The task ▸ Report every line below that contains the word "chart", and copy each such line in full.

Given data ▸
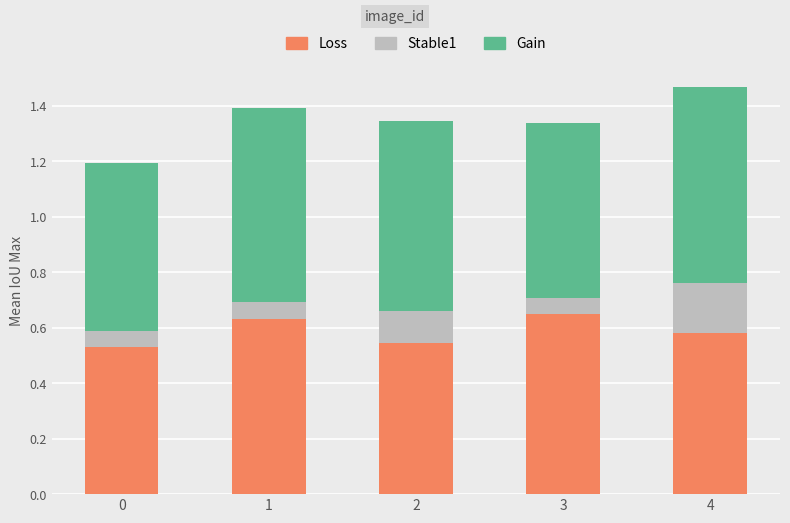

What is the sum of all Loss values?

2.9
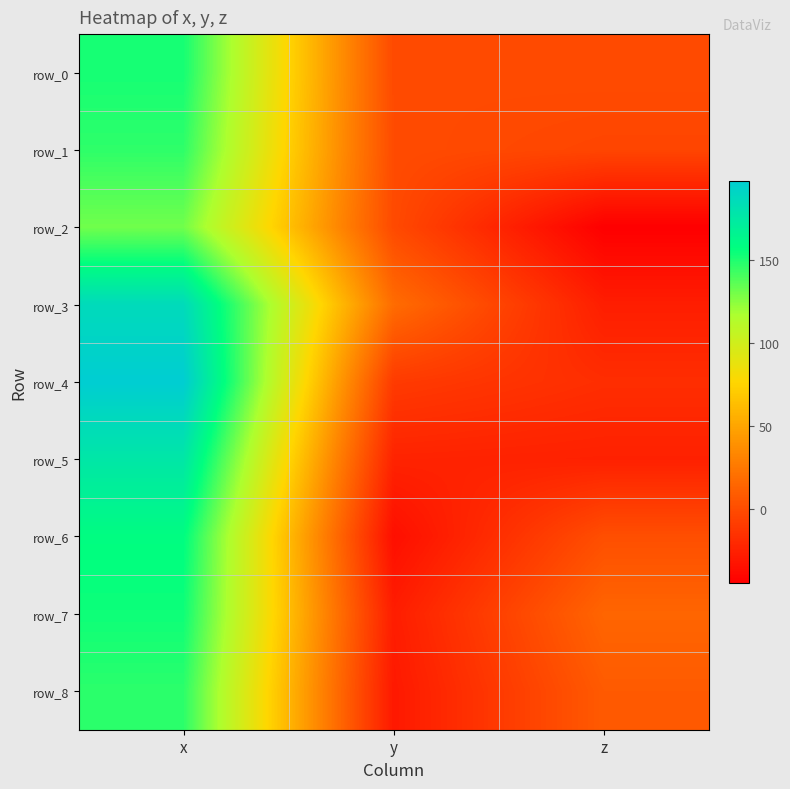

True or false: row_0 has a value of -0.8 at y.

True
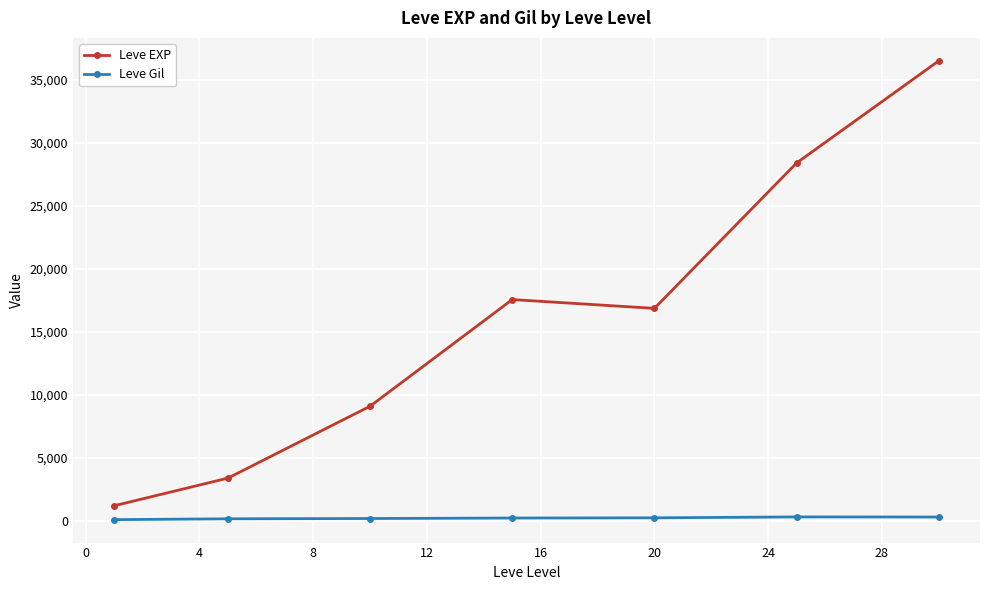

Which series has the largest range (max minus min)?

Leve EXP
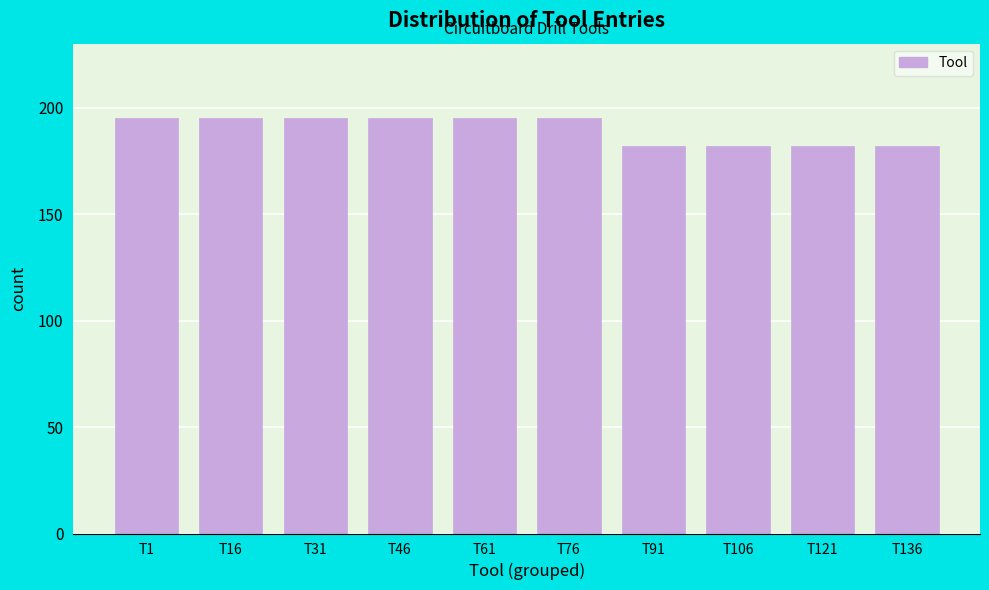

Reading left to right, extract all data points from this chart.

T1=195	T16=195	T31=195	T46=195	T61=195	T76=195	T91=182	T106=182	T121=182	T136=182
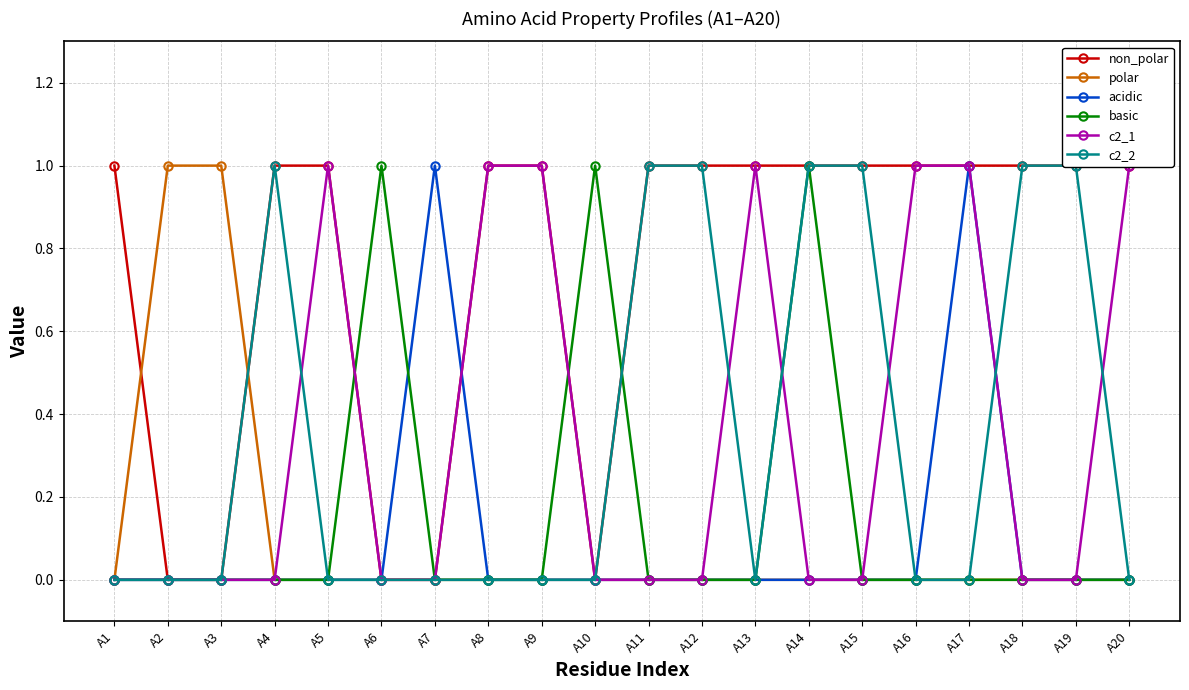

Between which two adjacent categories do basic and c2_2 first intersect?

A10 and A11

--

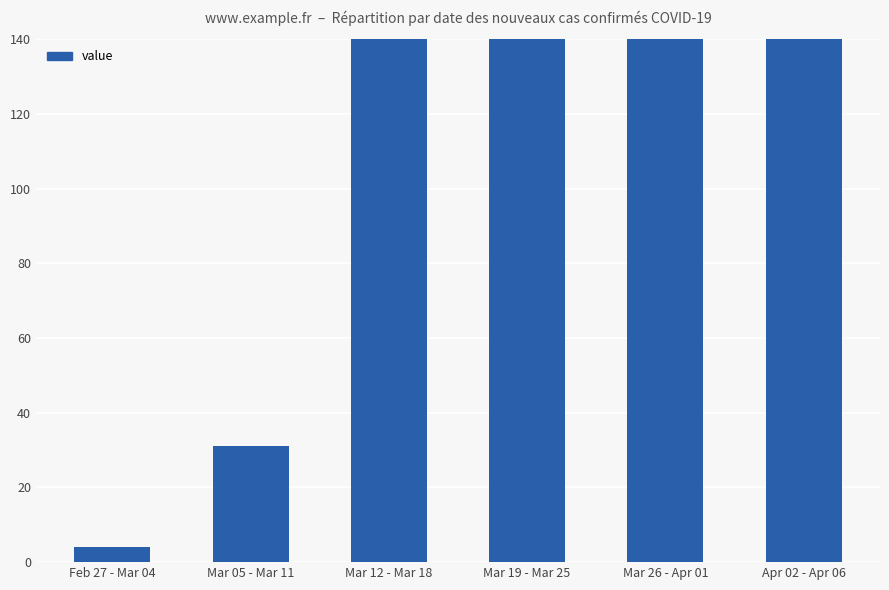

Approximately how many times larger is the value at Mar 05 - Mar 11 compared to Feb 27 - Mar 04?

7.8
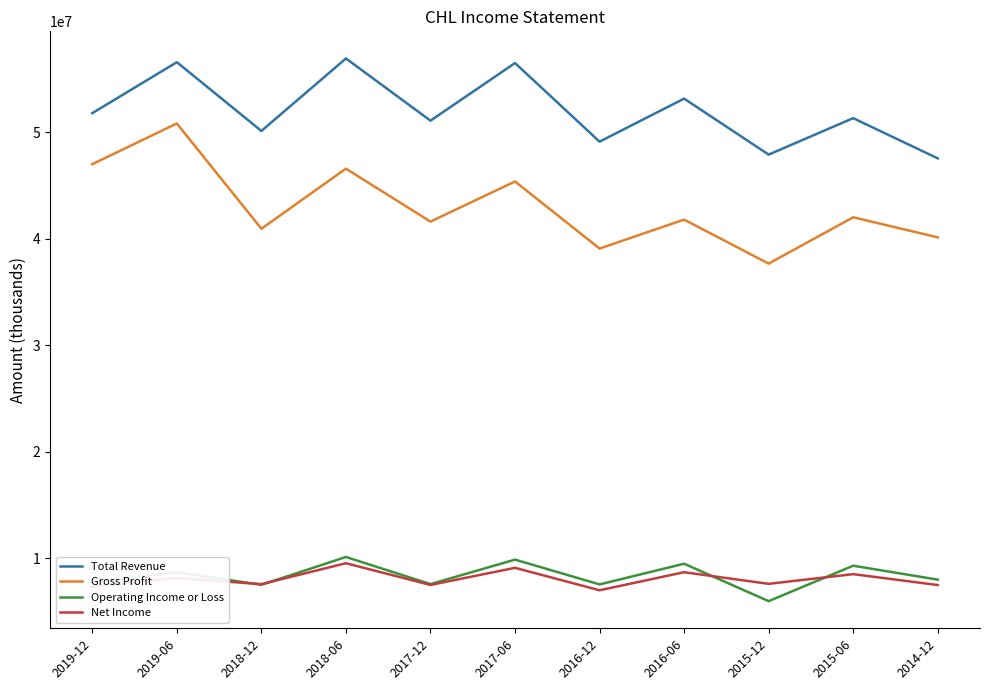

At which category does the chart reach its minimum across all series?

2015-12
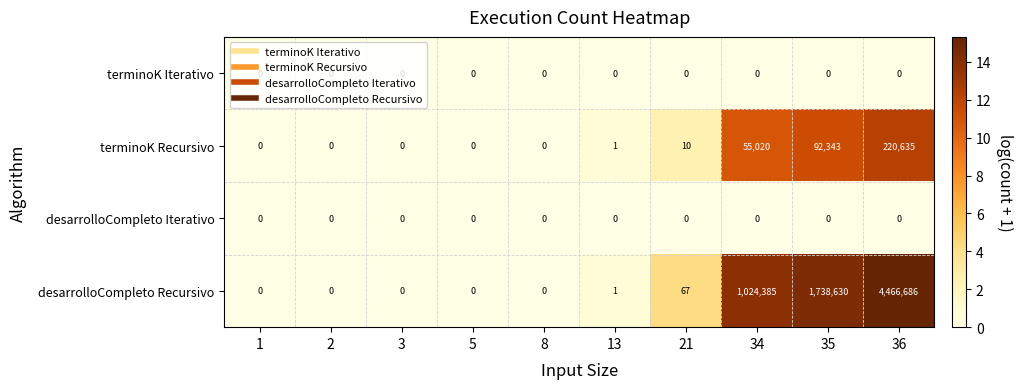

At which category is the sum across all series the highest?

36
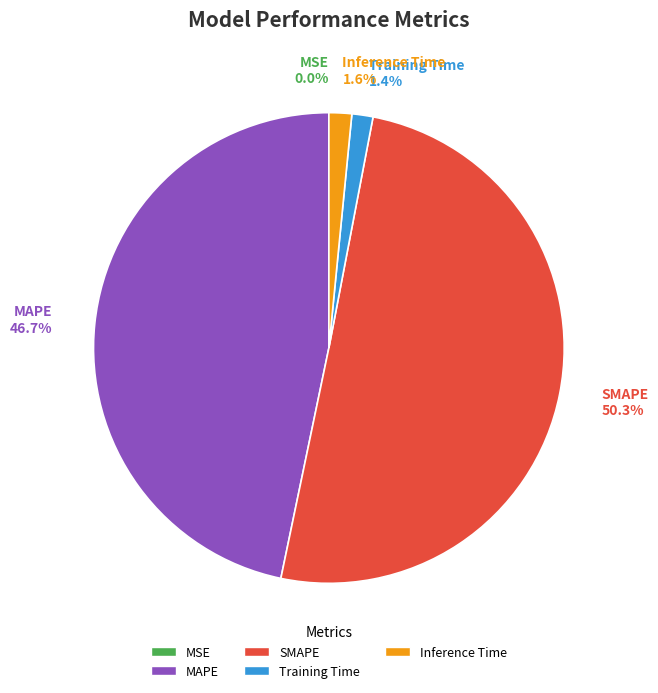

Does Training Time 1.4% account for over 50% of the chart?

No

---

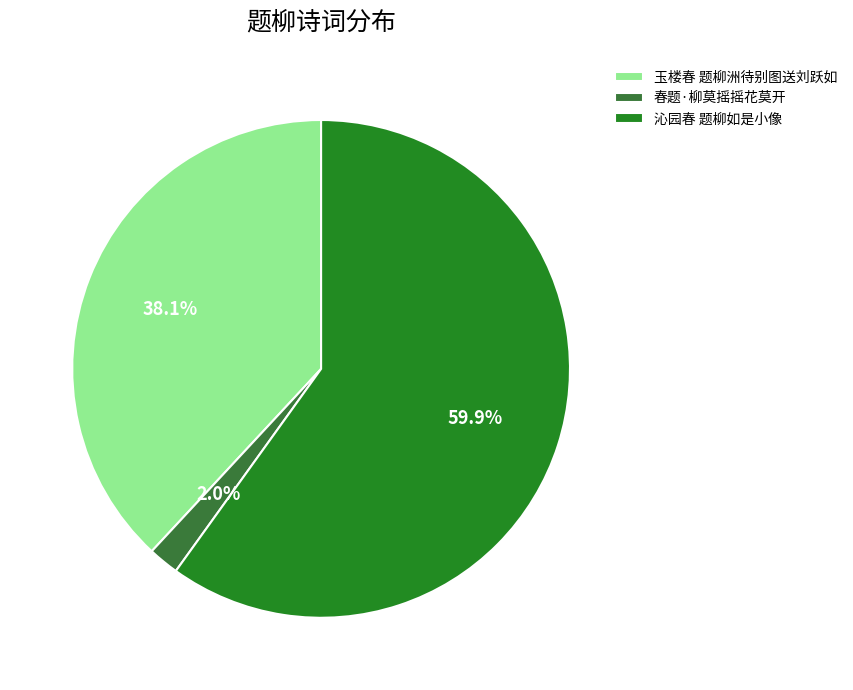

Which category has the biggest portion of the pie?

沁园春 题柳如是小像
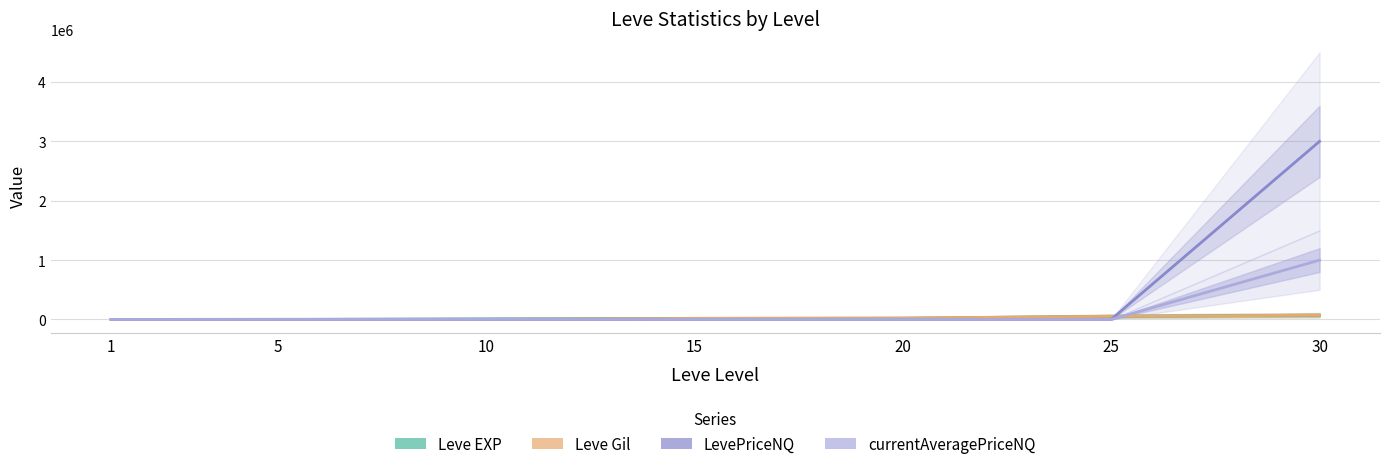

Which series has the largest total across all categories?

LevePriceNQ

Exercise output ▸
Reading left to right, extract all data points from this chart.
At which category does the chart reach its minimum across all series?
Does Training Time 1.4% account for over 50% of the chart?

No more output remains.